Original image found here. |
VII. 163:
- "Tristram...Oliver"
- Heroes/warriors who all die during the course of their respective tales.
VII.181:
- "Captain Cadwaladr"
- Presumably named for the 7th century king of Gwynedd who figured in Geoffrey of Monmouth's Historia Regum Britanniae and did not end particularly happily.
- "And then he might see sometime the battle...castle"
- From Le Mort d'Arthur, yet another bloody battle where just about everyone ends up dead.
VII. 185:
- Some she gives White berries...Guenedota"
- white berries
- brown berries
- Golden Saxifrage - affection, if anything like Mossy Saxifrage
- Sweet-briar/Eglantine - "Poetry/I wound to heal"

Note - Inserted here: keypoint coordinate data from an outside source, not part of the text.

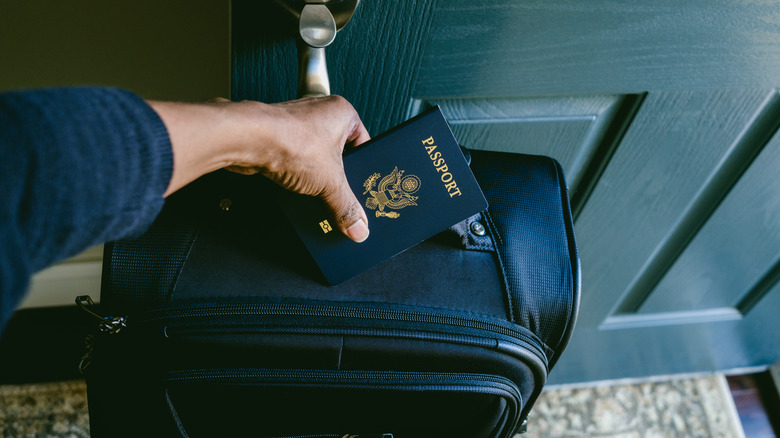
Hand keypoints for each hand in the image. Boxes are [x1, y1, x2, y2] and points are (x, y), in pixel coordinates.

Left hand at [149, 95, 370, 241]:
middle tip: (341, 195)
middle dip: (337, 176)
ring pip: (314, 157)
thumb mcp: (330, 182)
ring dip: (315, 177)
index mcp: (342, 113)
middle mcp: (319, 113)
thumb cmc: (290, 140)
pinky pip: (294, 160)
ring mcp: (296, 124)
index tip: (363, 188)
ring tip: (318, 194)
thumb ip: (347, 206)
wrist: (248, 138)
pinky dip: (295, 175)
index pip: (364, 143)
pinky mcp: (276, 136)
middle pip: (338, 153)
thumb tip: (359, 227)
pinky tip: (296, 189)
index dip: (363, 168)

- Balder - must have had mistletoe (because of the Norse myth in which the god Balder is killed by a spear tipped with mistletoe) - "I surmount difficulties"
- Myrtle - love/marriage/true love
- daisies - innocence
- Hansel with Gronwy - a German and a Welshman get the same flowers
- dog-violets - (if they're the same as regular violets) loyalty/devotion/faithfulness
- St. John's Wort - Animosity
- Rowan/Mountain Ash - Prudence
- In Celtic mythology, the Rowan tree is associated with magic and with protection
VII. 187:
- For note on Oeth and Annoeth's hosts see here.

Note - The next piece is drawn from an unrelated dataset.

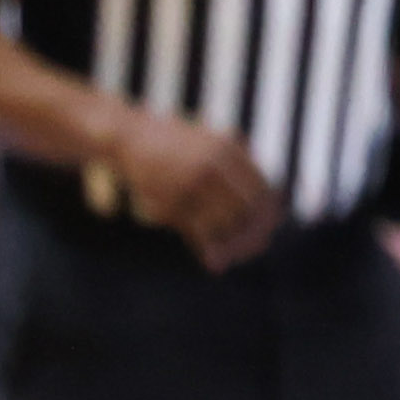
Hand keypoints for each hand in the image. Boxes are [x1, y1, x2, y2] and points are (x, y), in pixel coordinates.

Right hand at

- At the beginning, presumably Private John Ball's company is the host that fights so well in coverts and in the open, now it seems that that honour is left to the newer, younger men.

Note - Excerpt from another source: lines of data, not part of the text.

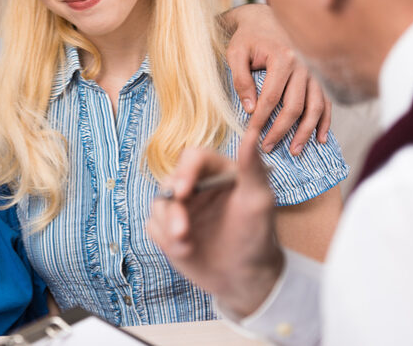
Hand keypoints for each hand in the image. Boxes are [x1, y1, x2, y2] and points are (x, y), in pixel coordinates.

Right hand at [147, 127, 283, 317]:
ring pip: (158, 205)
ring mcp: (180, 208)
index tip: (183, 192)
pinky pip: (153, 226)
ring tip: (186, 248)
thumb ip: (252, 167)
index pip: (193, 157)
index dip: (184, 172)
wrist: (245, 279)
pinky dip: (164, 239)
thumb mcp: (259, 201)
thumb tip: (252, 133)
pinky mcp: (168, 228)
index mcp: (217, 172)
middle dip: (173, 210)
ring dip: (168, 227)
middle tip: (182, 232)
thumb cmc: (258, 236)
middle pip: (170, 183)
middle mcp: (195, 186)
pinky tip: (185, 252)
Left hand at [224, 4, 331, 153]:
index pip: (271, 98)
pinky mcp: (318, 77)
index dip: (261, 120)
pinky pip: (326, 102)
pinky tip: (321, 138)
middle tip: (268, 147)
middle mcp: (304, 65)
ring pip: (314, 107)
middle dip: (281, 130)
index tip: (251, 137)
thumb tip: (251, 109)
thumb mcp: (236, 53)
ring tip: (295, 151)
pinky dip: (324, 121)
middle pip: (295, 106)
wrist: (264, 19)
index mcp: (283, 58)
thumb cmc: (247, 38)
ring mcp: (314, 72)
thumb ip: (241, 80)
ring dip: (305, 131)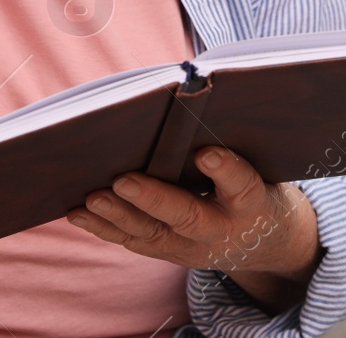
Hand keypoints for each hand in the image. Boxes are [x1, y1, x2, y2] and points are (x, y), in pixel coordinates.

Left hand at [68, 146, 324, 312]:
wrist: (267, 241)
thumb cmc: (257, 184)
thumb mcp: (262, 165)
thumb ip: (232, 141)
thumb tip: (191, 93)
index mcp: (252, 202)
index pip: (241, 184)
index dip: (224, 169)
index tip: (205, 152)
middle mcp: (222, 229)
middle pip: (186, 216)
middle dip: (152, 199)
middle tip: (122, 180)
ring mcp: (193, 247)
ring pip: (152, 233)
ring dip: (119, 215)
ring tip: (91, 198)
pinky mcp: (170, 252)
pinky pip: (134, 241)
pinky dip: (105, 228)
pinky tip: (79, 213)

There was something in the overall tone that reminded me of William Morris, so I have included a passage from the first chapter of Morris' The House of the Wolfings.
"On either side, to right and left the tree-girdle reached out toward the blue distance, thick close and unsundered, save where it and the plain which it begirdled was cleft amidmost by a river about as wide as the Thames at Sheene when the flood-tide is at its highest, but so swift and full of eddies, that it gave token of mountains not so far distant, though they were hidden. On each side moreover of the stream of this river was a wide space of stones, great and little, and in most places above this stony waste were banks of a few feet high, showing where the yearly winter flood was most commonly stayed."and
"So they cut down the trees, and burned their stumps that the grass might grow sweet for their kine and sheep and horses; and they diked the river where need was all through the plain, and far up into the wild-wood to bridle the winter floods: and they made them boats to ferry them over, and to float down stream and track up-stream: they fished the river’s eddies also with net and with line; and drew drift from out of it of far-travelled wood and other matters; and the gravel of its shallows they washed for gold; and it became their friend, and they loved it, and gave it a name, and called it the Dusky, and the Glassy, and the Mirkwood-water; for the names of it changed with the generations of man" (text from Project Gutenberg).